### SOURCE EXTRACT
[RC5] Use of FPU on Intel 486 and P5 processors

gindrup at okway.okstate.edu gindrup at okway.okstate.edu
Wed Jan 7 13:52:01 EST 1998

     page 47, Table 3.1, "shift/rot by 1" and "shift imm" (immediate 
     argument) are pairable if they are in the U-pipe.
        Unpairable Instructions (NP)
            1. Shift or rotate instructions with the shift count in the CL 
            2. Long arithmetic instructions, for example: MUL, DIV.
            3. Extended instructions, for example: RET, ENTER, PUSHA, MOVS, 
            4. Some floating-point instructions, for example: FSCALE, 
     FLDCW, FST.
            5. Inter-segment instructions, for example: PUSH, sreg, CALL 
        Pairable Instructions Issued to U or V Pipes (UV)
            1. Most 8/32 bit ALU operations, for example: ADD, INC, XOR.
            2. All 8/32 bit compare instructions, for example: CMP, TEST.
            3. All 8/32 bit stack operations using registers, for example: 
     PUSH reg, POP reg.
        Pairable Instructions Issued to U Pipe (PU)
     These instructions must be issued to the U-pipe and can pair with a 
     suitable instruction in the V-Pipe. These instructions never execute 
     in the V-pipe.
            1. Carry and borrow instructions, for example: ADC, SBB.

### WORK INSTRUCTIONS
Write the next part of the mailing-list post on Pentium instruction pairing, picking up right after its last line. You won't need the records.

(Items from a dataset)
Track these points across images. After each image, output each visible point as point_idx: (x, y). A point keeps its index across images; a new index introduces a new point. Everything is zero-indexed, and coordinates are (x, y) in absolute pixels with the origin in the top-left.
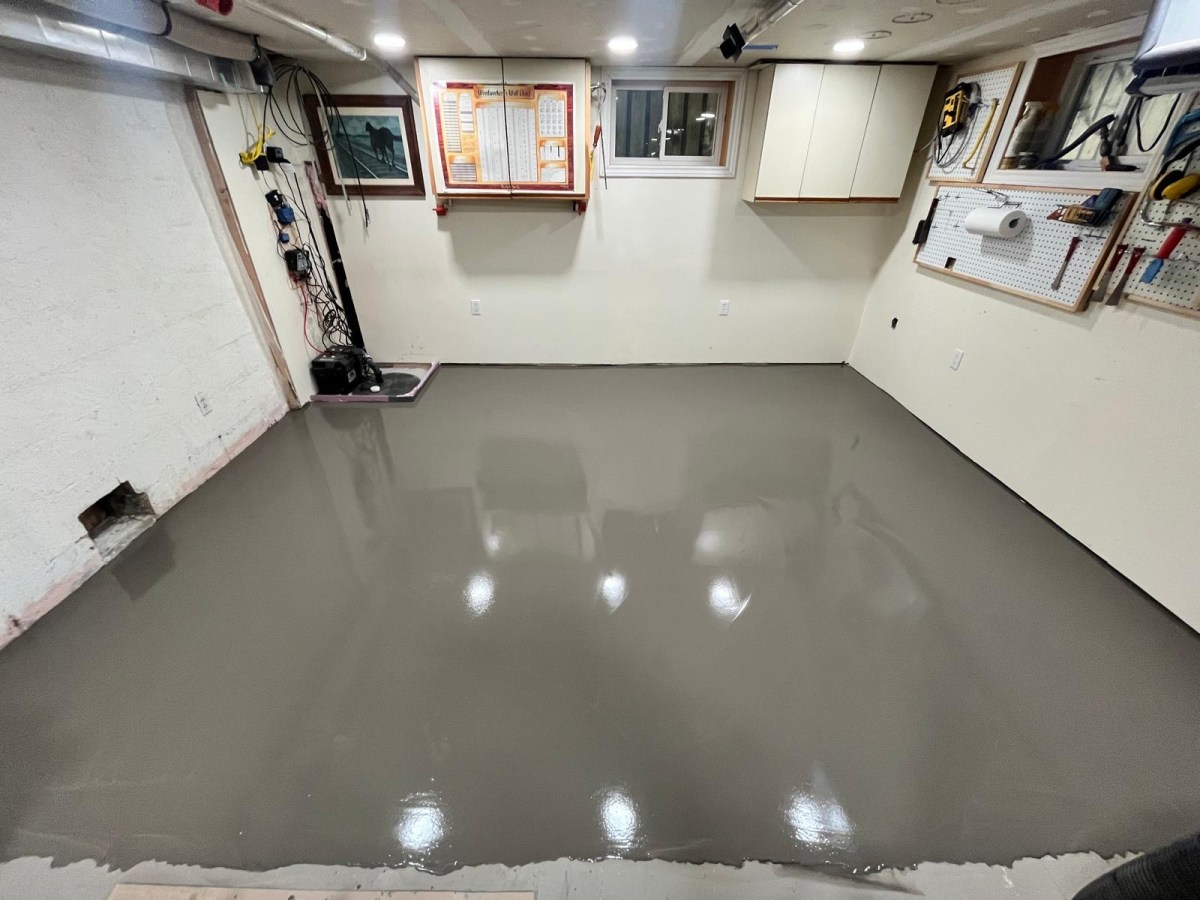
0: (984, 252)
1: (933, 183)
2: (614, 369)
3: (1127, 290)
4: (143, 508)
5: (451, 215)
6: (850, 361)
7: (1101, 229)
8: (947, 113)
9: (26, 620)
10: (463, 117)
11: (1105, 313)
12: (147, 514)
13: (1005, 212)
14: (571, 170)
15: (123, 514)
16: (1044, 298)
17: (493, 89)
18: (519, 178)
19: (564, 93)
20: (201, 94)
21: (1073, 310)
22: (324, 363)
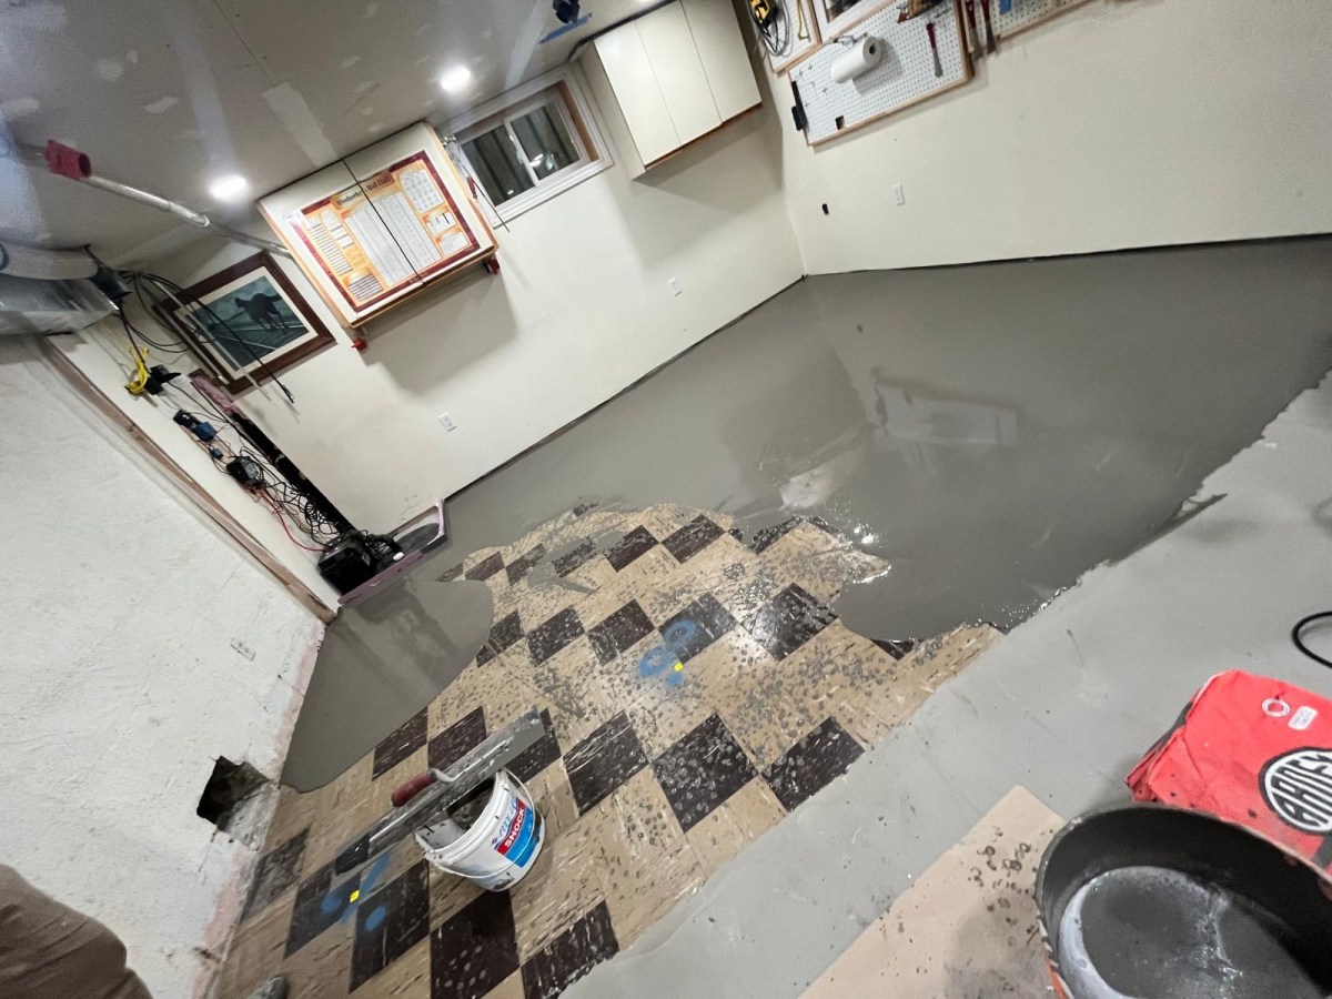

### OUTPUT OF THE EXERCISE
            2. Prefixed instructions (see next section).
            3. Shift with immediate.
            4. Some floating-point operations, for example: FADD, FMUL, 
        Pairable Instructions Issued to V Pipe (PV)
     These instructions can execute in either the U-pipe or the V-pipe but 
     they are only paired when they are in the V-pipe. Since these 
     instructions change the instruction pointer (eip), they cannot pair in 
     the U-pipe since the next instruction may not be adjacent. Even when a
     branch in the U-pipe is predicted to be not taken, it will not pair 
     with the following instruction.
            1. Simple control transfer instructions, for example: call 
     near, jmp near, jcc. This includes both the jcc short and the jcc near 
     (which has a 0f prefix) versions of the conditional jump instructions.
            2. The fxch instruction.
     My guess for the latencies that are observed is still the locality of 
     FPU and integer references, the relevant section is:
        There are some pairs that may be issued simultaneously but will not 
     execute in parallel:
        1. If both instructions access the same data-cache memory bank then 
     the second request (V-pipe) must wait for the first request to 
     complete. A bank conflict occurs when bits 2 through 4 are the same in 
     the two physical addresses. A bank conflict incurs a one clock
     penalty on the V-pipe instruction.
        2. Inter-pipe concurrency in execution preserves memory-access 
     ordering. A multi-cycle instruction in the U-pipe will execute alone 
     until its last memory access.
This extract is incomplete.